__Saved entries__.
_ _ _ _ _ _ _
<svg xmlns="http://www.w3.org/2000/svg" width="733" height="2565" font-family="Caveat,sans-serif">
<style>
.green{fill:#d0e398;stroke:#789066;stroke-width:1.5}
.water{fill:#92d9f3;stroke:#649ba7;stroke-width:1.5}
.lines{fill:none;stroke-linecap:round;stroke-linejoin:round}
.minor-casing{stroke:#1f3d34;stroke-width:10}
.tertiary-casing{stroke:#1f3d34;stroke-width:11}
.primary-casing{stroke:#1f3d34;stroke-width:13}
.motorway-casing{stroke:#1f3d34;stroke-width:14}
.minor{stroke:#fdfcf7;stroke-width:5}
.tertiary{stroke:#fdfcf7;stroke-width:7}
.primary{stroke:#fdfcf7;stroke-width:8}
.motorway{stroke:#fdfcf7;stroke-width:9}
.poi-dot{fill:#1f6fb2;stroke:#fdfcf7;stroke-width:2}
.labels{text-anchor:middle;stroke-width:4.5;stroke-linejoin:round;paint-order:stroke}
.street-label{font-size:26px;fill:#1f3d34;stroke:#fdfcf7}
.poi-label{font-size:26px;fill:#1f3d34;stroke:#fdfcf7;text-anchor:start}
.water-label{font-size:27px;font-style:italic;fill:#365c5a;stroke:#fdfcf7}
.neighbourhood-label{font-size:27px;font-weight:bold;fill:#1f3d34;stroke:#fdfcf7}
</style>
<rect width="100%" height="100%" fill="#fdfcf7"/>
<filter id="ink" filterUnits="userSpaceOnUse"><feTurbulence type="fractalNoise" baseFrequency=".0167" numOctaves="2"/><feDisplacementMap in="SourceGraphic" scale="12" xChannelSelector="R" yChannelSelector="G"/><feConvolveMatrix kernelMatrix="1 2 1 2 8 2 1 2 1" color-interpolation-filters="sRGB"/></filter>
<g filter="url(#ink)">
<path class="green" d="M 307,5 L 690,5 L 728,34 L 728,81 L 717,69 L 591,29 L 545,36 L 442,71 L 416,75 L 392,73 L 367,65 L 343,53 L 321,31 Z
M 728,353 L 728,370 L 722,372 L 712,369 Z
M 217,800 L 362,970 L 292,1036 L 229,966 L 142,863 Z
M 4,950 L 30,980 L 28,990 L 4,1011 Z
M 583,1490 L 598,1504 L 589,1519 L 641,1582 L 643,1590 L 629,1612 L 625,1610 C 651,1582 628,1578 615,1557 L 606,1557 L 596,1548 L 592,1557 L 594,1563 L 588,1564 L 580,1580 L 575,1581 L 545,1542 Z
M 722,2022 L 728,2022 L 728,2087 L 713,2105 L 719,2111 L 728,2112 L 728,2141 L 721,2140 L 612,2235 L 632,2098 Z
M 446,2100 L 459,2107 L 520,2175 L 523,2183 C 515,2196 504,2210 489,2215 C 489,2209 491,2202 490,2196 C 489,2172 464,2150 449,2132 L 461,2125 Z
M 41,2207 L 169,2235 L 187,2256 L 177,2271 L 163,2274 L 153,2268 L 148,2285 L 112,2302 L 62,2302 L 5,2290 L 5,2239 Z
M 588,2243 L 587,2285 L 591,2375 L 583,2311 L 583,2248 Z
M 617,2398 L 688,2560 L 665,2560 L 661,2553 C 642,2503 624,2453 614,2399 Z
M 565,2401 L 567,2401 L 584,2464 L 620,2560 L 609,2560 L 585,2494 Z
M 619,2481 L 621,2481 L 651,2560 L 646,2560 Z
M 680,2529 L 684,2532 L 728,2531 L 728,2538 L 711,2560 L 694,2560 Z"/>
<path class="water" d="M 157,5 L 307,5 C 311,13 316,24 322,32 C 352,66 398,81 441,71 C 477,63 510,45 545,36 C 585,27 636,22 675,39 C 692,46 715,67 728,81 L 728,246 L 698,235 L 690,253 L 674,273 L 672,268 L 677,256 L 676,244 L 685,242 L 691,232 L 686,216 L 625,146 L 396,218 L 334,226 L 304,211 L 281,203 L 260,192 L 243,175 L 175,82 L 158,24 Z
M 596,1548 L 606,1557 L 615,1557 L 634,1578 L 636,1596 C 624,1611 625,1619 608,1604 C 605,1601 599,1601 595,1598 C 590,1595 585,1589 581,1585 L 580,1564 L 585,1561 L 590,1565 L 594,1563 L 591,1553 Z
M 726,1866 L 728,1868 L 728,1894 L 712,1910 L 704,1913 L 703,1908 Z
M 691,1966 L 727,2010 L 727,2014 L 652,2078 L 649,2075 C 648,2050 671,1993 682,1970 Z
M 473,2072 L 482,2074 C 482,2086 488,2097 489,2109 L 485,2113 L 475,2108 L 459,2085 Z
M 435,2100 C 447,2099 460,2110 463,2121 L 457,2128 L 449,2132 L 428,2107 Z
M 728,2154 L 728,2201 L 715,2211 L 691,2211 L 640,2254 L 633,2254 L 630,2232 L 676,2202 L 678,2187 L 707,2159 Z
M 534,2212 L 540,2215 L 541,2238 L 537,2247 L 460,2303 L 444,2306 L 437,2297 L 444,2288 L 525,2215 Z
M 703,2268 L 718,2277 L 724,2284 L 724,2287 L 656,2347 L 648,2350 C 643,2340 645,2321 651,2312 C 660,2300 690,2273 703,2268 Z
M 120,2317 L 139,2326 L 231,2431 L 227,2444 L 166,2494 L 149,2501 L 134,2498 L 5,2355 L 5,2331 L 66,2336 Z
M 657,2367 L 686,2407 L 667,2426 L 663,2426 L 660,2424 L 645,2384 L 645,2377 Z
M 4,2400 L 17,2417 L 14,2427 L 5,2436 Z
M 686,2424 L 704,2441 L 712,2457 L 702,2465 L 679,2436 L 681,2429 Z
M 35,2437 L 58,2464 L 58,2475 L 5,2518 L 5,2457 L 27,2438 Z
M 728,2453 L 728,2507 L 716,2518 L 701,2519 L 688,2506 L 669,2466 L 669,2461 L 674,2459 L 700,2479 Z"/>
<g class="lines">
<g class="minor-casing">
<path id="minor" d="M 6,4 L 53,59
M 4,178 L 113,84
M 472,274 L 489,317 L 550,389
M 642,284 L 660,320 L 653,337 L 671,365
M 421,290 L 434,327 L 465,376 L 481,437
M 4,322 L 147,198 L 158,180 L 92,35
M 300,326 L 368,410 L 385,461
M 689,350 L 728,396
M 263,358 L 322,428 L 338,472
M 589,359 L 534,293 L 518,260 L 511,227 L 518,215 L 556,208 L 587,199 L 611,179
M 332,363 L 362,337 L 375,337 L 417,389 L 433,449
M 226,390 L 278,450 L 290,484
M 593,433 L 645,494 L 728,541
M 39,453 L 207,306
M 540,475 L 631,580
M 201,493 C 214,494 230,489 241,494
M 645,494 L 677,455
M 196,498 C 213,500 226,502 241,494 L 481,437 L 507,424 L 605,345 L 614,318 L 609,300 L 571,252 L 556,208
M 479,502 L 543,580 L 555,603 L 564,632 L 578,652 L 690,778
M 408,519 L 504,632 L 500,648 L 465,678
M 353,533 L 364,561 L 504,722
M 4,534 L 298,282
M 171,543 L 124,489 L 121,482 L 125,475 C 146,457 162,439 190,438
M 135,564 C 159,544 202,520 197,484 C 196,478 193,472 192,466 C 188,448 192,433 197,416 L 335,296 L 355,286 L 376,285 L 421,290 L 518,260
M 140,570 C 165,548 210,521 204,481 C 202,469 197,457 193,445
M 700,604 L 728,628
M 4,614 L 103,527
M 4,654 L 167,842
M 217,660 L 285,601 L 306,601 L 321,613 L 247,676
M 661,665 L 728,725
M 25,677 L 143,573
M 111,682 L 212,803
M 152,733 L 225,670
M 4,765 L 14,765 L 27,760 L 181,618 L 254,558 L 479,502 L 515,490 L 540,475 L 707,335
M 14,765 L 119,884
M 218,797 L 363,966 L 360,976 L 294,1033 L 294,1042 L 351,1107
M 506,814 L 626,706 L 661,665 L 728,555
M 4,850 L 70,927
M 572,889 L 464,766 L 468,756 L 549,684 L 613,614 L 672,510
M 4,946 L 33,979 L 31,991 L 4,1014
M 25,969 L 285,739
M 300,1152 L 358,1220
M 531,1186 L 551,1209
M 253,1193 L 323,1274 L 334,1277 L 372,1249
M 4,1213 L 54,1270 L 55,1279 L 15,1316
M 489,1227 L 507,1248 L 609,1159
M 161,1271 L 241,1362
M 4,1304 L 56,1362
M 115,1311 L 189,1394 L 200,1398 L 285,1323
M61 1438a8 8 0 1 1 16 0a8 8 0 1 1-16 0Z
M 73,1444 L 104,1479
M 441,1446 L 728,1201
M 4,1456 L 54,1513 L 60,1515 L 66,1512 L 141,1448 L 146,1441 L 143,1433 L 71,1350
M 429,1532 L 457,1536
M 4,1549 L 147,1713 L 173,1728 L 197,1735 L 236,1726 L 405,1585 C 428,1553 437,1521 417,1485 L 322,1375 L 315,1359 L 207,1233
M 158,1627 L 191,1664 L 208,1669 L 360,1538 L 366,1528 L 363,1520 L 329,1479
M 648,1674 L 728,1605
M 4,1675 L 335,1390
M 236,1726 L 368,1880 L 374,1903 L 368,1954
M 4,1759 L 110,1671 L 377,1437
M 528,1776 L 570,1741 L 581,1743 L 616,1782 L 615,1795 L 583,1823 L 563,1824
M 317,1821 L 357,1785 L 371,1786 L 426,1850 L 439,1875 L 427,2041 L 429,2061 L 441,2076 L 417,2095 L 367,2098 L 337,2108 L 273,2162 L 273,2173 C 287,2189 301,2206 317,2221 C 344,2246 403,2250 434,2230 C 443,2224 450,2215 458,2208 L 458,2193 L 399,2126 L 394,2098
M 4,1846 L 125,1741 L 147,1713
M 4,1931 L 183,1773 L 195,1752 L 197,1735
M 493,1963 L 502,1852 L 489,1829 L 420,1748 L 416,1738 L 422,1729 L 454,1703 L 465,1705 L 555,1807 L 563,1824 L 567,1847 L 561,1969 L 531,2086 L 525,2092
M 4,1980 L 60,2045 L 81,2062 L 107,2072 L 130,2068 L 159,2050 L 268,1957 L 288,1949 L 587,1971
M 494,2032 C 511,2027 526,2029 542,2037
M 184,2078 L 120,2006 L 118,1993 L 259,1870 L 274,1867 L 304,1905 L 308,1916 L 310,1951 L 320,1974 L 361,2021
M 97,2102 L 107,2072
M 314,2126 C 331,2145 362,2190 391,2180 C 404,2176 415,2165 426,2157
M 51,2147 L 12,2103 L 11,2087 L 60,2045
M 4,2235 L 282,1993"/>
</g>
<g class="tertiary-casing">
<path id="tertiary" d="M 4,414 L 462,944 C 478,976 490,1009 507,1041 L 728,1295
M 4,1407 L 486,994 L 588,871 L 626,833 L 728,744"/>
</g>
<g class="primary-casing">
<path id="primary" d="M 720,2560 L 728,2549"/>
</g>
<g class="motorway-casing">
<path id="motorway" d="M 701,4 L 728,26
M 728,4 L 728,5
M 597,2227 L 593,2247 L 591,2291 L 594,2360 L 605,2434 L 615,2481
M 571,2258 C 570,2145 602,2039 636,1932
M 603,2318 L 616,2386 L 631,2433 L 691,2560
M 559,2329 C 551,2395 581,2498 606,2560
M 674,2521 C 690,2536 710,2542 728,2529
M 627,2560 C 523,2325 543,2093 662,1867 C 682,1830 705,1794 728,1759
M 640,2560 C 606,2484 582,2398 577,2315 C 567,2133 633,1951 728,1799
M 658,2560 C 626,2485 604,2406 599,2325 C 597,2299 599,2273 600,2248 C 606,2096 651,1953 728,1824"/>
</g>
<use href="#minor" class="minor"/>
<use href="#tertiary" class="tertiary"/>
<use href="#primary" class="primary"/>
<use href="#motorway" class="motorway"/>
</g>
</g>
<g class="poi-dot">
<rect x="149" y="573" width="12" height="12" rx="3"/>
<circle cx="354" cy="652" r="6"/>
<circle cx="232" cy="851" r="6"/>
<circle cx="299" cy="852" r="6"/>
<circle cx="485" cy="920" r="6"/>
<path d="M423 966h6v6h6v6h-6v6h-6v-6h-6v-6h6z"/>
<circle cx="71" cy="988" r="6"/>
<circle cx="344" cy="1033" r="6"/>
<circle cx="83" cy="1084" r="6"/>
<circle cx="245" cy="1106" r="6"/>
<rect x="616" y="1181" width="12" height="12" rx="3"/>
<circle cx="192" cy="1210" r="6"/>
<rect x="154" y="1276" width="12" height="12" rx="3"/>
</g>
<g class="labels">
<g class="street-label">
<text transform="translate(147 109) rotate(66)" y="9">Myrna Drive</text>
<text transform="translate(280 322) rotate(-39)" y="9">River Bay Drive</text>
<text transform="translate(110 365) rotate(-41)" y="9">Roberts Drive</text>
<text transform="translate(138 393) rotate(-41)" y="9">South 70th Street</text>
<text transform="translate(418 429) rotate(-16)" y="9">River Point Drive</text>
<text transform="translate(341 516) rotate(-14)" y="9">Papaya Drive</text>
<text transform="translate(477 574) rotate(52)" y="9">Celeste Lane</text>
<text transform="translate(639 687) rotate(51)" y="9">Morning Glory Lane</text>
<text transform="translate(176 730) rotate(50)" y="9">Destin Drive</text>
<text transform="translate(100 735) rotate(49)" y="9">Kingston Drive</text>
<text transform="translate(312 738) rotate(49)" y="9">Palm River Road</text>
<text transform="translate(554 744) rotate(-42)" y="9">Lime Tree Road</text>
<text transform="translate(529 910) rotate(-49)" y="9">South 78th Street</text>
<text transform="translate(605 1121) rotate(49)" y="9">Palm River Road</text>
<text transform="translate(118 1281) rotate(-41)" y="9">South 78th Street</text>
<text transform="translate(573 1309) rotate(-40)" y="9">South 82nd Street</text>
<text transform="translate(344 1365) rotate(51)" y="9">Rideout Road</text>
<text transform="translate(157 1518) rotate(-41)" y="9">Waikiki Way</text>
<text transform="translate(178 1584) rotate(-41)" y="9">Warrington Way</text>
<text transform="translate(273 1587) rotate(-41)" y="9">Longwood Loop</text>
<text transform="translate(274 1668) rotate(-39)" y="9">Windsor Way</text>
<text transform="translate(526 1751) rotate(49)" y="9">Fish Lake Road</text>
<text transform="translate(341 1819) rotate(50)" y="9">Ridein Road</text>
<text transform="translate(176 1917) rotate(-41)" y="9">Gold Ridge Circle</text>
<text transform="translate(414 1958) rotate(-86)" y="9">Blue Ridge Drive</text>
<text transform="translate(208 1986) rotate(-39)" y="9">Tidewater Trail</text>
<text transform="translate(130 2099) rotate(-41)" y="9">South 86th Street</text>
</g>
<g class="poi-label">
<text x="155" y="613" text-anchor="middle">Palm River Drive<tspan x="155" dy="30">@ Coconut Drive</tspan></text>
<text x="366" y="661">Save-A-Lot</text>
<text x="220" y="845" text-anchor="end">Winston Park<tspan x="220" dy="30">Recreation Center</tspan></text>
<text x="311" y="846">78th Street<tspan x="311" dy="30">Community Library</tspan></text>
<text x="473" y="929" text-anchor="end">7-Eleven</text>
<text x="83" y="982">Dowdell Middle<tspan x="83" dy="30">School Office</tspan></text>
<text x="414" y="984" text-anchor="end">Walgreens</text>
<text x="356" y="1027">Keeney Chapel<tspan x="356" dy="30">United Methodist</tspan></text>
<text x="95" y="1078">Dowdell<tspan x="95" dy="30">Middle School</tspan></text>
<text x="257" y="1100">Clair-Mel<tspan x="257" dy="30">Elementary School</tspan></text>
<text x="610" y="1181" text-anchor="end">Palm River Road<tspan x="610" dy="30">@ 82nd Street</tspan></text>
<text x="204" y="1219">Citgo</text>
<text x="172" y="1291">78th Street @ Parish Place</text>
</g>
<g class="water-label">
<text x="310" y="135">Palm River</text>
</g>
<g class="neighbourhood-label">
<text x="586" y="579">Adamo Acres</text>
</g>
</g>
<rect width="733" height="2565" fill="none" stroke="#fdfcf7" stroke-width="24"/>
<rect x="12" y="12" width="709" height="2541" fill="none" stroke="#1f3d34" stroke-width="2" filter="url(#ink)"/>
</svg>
_ _ _ _ _ _ _
__Problem__.
Pick out each line above that includes "labels" and show it.

__Answer section__.
.labels{text-anchor:middle;stroke-width:4.5;stroke-linejoin:round;paint-order:stroke}
<g class="labels">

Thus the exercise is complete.